Ce n’est sûrement pas par hasard que François Hollande a confié les comptes publics à Michel Sapin, qui n’est pas un comptable, mais un normalien et un énarque – il connaît les mots et les rouages de l’Etat, donc il joue sur les deux. Alors il fait ce qu’il peut, avec deux contraintes : une conjoncture très rude, avec une panne de la croissance ; et des exigences contradictoire du président du République et du Premier ministre, qui veulent à la fois de la rigueur et du social. Ça donne un budget qui est la version comptable du mariage de la carpe et du lapin, avec des économies assez visibles pour mécontenter tout le monde mais pas assez fortes pour réduire les déficits. Autrement dit un budget qui est une addition de chiffres mais que personne ne prend à la lettre.

Ce que répète le gouvernement, c’est ce que François Hollande a dit dans sa conférence de presse : "Nous refusons l’austérité." Est-ce que ce projet de budget tient cet engagement?

Oui, mais on est tenté de dire que des économies, le gouvernement en fait trop ou pas assez. Quoi qu’ils en disent, François Hollande et Manuel Valls n’ont toujours pas choisi entre une politique qui laisserait clairement filer les déficits pendant quelques années pour financer une relance (quitte à aller au bras de fer avec l’Europe) ; et une vraie politique de rigueur, qui donnerait la priorité absolue à la réduction des déficits, à marche forcée. Ce non-choix, c’est ce qui donne cette succession de mesures inefficaces et contradictoires qui voudraient ne fâcher personne et qui mécontentent tout le monde. En fait, quand Manuel Valls dit qu’il n’y a pas d’autre politique possible, c’est simplement parce qu’il les mène toutes à la fois.
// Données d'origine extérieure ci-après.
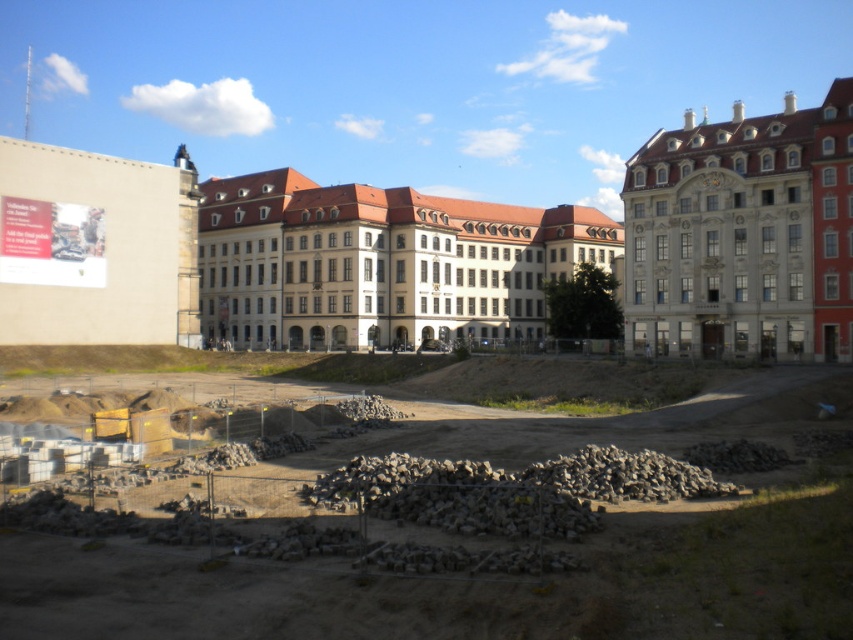
You are a construction worker standing at the edge of the construction site. You need to locate the gray gravel pile at center. Based on the coordinate given, where would you find it in the image?

The gray gravel pile at center is located at the coordinate point 0.911 on the x axis and 0.543 on the y axis in the image.

You are a drone operator tasked with capturing aerial footage of the construction site. Your drone is currently at a position where the camera is pointing towards the beige wall with the poster. You need to fly the drone to a point at coordinates point (849, 538) to get a better shot. Given that the drone can only travel 40 meters in a straight line from its current position, will it be able to reach the point without exceeding its range?

The distance between point (849, 538) and the camera is 38.60 meters. Since the drone can travel up to 40 meters, it will be able to reach the point without exceeding its range.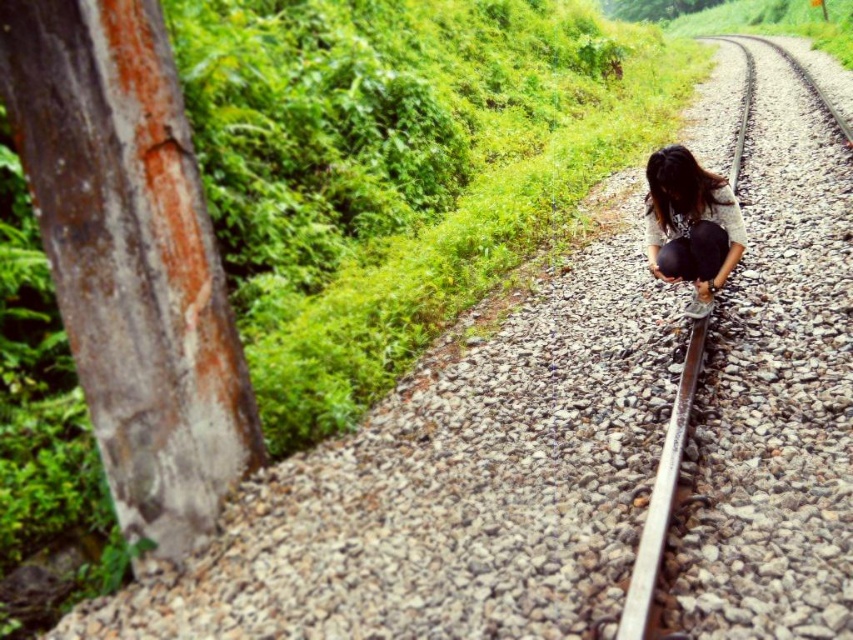
You are a photographer trying to capture a detailed shot of two specific points on the railway track in the image. The points are labeled as point 1 at coordinates point (646, 566) and point 2 at coordinates point (653, 536). Since you want to focus on the one that is nearer to your camera, which point should you choose?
Est-ce qu’il n’y a pas, quand-même, des mesures qui vont dans le bon sens ? La baisse des dotations aux collectivités par exemple : est-ce que ça ne va pas mettre un terme à des gaspillages énormes?

Il faut l’espérer mais sans trop d’illusion. C’est vrai que le niveau de dépenses des collectivités est très excessif mais c’est pour beaucoup le résultat de transferts de compétences sociales de l’Etat. Donc si ces budgets baissent, soit les impôts locaux vont augmenter, soit les prestations vont baisser. Il est vrai aussi qu’il y a trop de fonctionnaires territoriaux mais réduire les effectifs, ça veut dire plus de chômeurs. Même raisonnement pour les réductions d’impôts annoncées : elles ne sont pas entièrement financées, donc il va falloir emprunter plus pour les compenser. Et puis il y a déjà des hausses programmées par ailleurs : taxe carbone, cotisations retraite, diesel, redevance télévision… Donc des recettes en moins, des recettes en plus – et en tout cas, pas de recette miracle.

Pendant que le gouvernement présentait son budget, François Fillon présentait ses propres solutions pour redresser l’économie française. Est-ce qu’elles sont plus réalistes que celles de Michel Sapin?

Elles sont plus cohérentes. Plus efficaces, ça reste à voir – d’autant que ce sont des mesures que François Fillon n’a pas prises quand il était Premier ministre. Ce qu’il propose, c’est de la vraie austérité : 110 milliards d’économies en 5 ans, 600 000 fonctionnaires en moins, 3,5% de TVA en plus, le retour de la retraite à 65 ans… Le problème, c’est que ces mesures n’ont d’autre sens que purement comptable et c’est ce qui fait que ces choix-là ne peuvent pas susciter plus d’adhésion que ceux du gouvernement. En France comme ailleurs, les citoyens savent faire la différence entre une politique d’économies et une politique économique.